A cold spell, dubbed the “Beast from the East,” crossed over Europe, bringing sub-zero temperatures from Siberia.

On Monday, the storm left Rome covered in snow, in the heaviest snowfall the Italian capital has experienced in six years.

Tourists reveled in the wintry weather starting snowball fights at historic sites, including the Vatican and the Forum, while the Circus Maximus became a playground for locals enjoying the rare snow.

France’s temperature dropped to -10 degrees Celsius and felt like -18 degrees Celsius said the AFP.

As a security measure, France opened extra emergency shelters for the homeless nationwide.

But the cold has already claimed the lives of at least 24 people, according to the AFP.

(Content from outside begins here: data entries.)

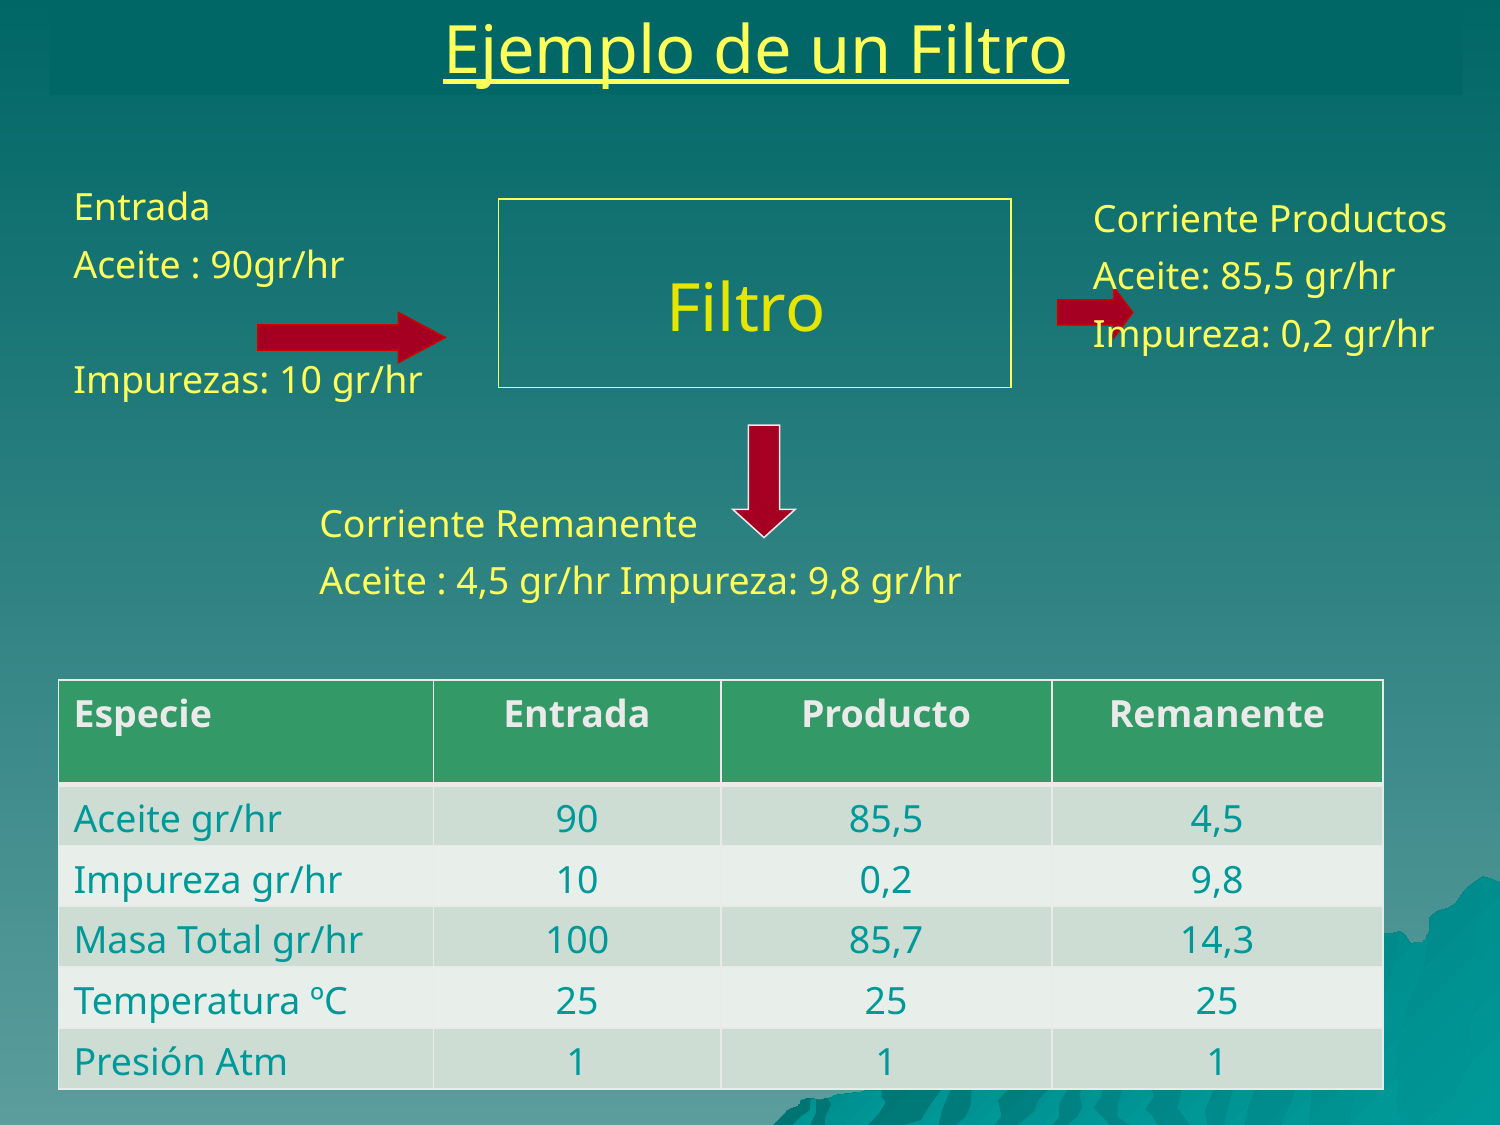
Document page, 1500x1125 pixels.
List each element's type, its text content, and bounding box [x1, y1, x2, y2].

table_cell 0,2 [722, 846, 1051, 905]
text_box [257, 198, 1134, 538]
table_cell 90 [434, 787, 720, 845]
table_cell 25 [434, 968, 720, 1027]
table_cell 85,5 [722, 787, 1051, 845]
table_header Entrada [434, 681, 720, 782]
table_cell 14,3 [1053, 907, 1382, 966]
table_cell 1 [722, 1029, 1051, 1088]
table_cell Temperatura ºC [59, 968, 433, 1027]
text_box Ejemplo de un Filtro [49, 0, 1463, 95]
table_header Especie [59, 681, 433, 782]
text_box Corriente Productos Aceite: 85,5 gr/hr Impureza: 0,2 gr/hr [1078, 187, 1500, 363]
table_cell 10 [434, 846, 720, 905]
table_cell 1 [434, 1029, 720, 1088]
text_box Entrada Aceite : 90gr/hr Impurezas: 10 gr/hr [58, 175, 504, 409]
table_cell Aceite gr/hr [59, 787, 433, 845]
table_cell Presión Atm [59, 1029, 433, 1088]
table_cell 1 [1053, 1029, 1382, 1088]
table_cell 25 [722, 968, 1051, 1027]
table_cell Impureza gr/hr [59, 846, 433, 905]
table_cell 85,7 [722, 907, 1051, 966]
table_cell 4,5 [1053, 787, 1382, 845]
table_header Producto [722, 681, 1051, 782]
table_header Remanente [1053, 681, 1382, 782]
table_cell 9,8 [1053, 846, 1382, 905]
table_cell 100 [434, 907, 720, 966]
text_box Corriente Remanente Aceite : 4,5 gr/hr Impureza: 9,8 gr/hr [304, 492, 1243, 610]
table_cell Masa Total gr/hr [59, 907, 433, 966]
table_cell 25 [1053, 968, 1382, 1027]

The freezing temperatures are expected to last until the end of the week.

In pictures: The Beast from the East bites Europe

The Beast from the East bites Europe

The weather “anomaly” is having a different impact on the Arctic, where the temperatures have soared to 20 degrees Celsius higher than the average according to the Climate Reanalyzer of the University of Maine/Climate Change Institute.

The northern tip of Greenland, has been above freezing degrees for the last fortnight while the Arctic sea has been shrinking said the World Meteorological Organisation. The average temperature in February is minus 32.9 degree Celsius according to records kept by the Danish Meteorological Institute.